= Text shown =
============================================================
Next, create a file named rpc-worker.js. This file is going to be quite large and has been broken up into smaller sections. First, add the content from Example 6-3 to it.

Example 6-3. ch6-thread-pool/rpc-worker.js (part 1/4)
const { Worker } = require('worker_threads');
const CORES = require('os').cpus().length;
const STRATEGIES = new Set([ 'roundrobin', 'random', 'leastbusy' ]);

module.exports = class RpcWorkerPool {
  constructor(path, size = 0, strategy = 'roundrobin') {
    if (size === 0)     this.size = CORES; 1
    else if (size < 0)  this.size = Math.max(CORES + size, 1);
    else                this.size = size;

    if (!STRATEGIES.has(strategy)) throw new TypeError('invalid strategy');
    this.strategy = strategy; 2
    this.rr_index = -1;

    this.next_command_id = 0;
    this.workers = []; 3
    for (let i = 0; i < this.size; i++) {
      const worker = new Worker(path);
      this.workers.push({ worker, in_flight_commands: new Map() }); 4
      worker.on('message', (msg) => {
        this.onMessageHandler(msg, i);
      });
    }
  }
1

The thread pool size is highly configurable.

2

The strategy is validated and stored.

3

An array of workers is maintained instead of just one.

4

The in_flight_commands list is now maintained per-worker.

This file starts off by requiring the worker_threads core module to create workers, as well as the os module to get the number of available CPU cores. After that the RpcWorkerPool class is defined and exported. Next, the constructor for the class is provided. The constructor takes three arguments, with the first being the path to the worker file, the second being the size of the pool, and the third being the strategy to use.
============================================================
= Information given =
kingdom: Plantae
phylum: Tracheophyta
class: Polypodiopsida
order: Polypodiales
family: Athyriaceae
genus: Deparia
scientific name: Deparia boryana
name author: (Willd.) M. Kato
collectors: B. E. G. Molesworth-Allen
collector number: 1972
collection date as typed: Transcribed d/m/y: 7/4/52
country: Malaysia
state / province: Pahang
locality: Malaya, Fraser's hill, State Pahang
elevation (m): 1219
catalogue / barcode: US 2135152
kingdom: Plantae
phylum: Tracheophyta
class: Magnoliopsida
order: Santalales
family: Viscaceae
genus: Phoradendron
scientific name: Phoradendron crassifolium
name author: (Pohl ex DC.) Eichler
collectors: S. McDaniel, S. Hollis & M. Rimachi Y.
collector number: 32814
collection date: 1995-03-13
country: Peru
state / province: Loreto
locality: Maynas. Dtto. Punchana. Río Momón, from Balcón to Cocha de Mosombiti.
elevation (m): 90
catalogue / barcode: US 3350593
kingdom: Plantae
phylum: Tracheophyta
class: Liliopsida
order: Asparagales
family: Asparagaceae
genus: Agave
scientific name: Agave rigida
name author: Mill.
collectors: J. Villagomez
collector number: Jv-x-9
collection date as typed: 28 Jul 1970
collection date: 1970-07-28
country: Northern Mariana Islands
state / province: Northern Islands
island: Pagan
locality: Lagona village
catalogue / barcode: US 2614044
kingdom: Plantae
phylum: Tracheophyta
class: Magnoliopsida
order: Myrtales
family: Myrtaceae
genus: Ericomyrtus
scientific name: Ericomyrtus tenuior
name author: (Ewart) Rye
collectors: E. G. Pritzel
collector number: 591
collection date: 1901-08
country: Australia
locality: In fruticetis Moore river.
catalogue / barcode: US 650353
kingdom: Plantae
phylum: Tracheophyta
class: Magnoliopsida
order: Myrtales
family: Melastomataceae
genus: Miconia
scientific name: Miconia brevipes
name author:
============================================================
= List of tasks =
- 1) Copy the worker pool passage from "The strategy is" to "now maintained per-worker.", swapping "maintained" for "kept".
- 2) Pick up the passage on the RPC worker pool where it stops and keep it going.

= Results of the tasks =
- 1)
The strategy is validated and stored.

3

An array of workers is kept instead of just one.

4

The in_flight_commands list is now kept per-worker.

- 2)
The pool size is highly configurable and allows the caller to provide a number. If the number is positive then it is used as the size of the pool. The default value is zero, and if provided, the number of CPU cores is used for the pool size. If a negative number is provided then that number is subtracted from the number of available cores and that is used instead. So, on an 8 core machine, passing in a pool size of -2 would result in a pool size of 6.

The strategy argument may be one of roundrobin (the default), random, or leastbusy. The value is validated before being assigned to the class. The rr_index value is used as the round robin index, and is a number that cycles through the next available worker ID.

The next_command_id is still global across all threads, so the first command will be 1 and the next will be 2, regardless if the commands are both handled by the same worker thread or not.

Finally, the workers class property is an array of workers instead of the previous singular worker property. The code to handle it is largely the same, but the in_flight_commands list is now local to the individual workers, and the id of the worker is passed as an additional argument to the onMessageHandler() method. This is because the individual worker will later need to be looked up when a message is sent back to the main process.

Continue editing the file by adding the content from Example 6-4 to it.

Example 6-4. ch6-thread-pool/rpc-worker.js (part 2/4)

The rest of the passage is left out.